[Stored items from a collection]

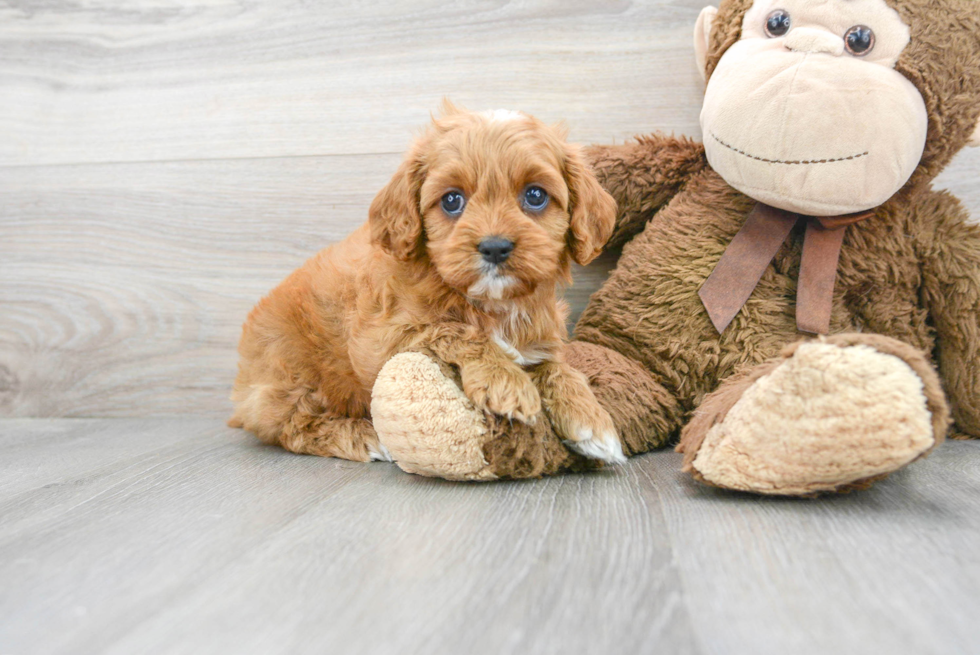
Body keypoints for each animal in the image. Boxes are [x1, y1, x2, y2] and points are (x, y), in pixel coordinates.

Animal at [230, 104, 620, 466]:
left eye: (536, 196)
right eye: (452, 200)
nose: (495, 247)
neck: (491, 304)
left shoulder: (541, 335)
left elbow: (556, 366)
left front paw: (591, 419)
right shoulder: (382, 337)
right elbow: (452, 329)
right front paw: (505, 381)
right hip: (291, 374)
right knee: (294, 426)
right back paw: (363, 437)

## Exercise prompt
Only the lines from the one with "right front paw: (505, 381)" through the end of the data should be printed, each exactly as it appears.

## Solved exercise
right front paw: (505, 381)
right hip: (291, 374)
right knee: (294, 426)
right back paw: (363, 437)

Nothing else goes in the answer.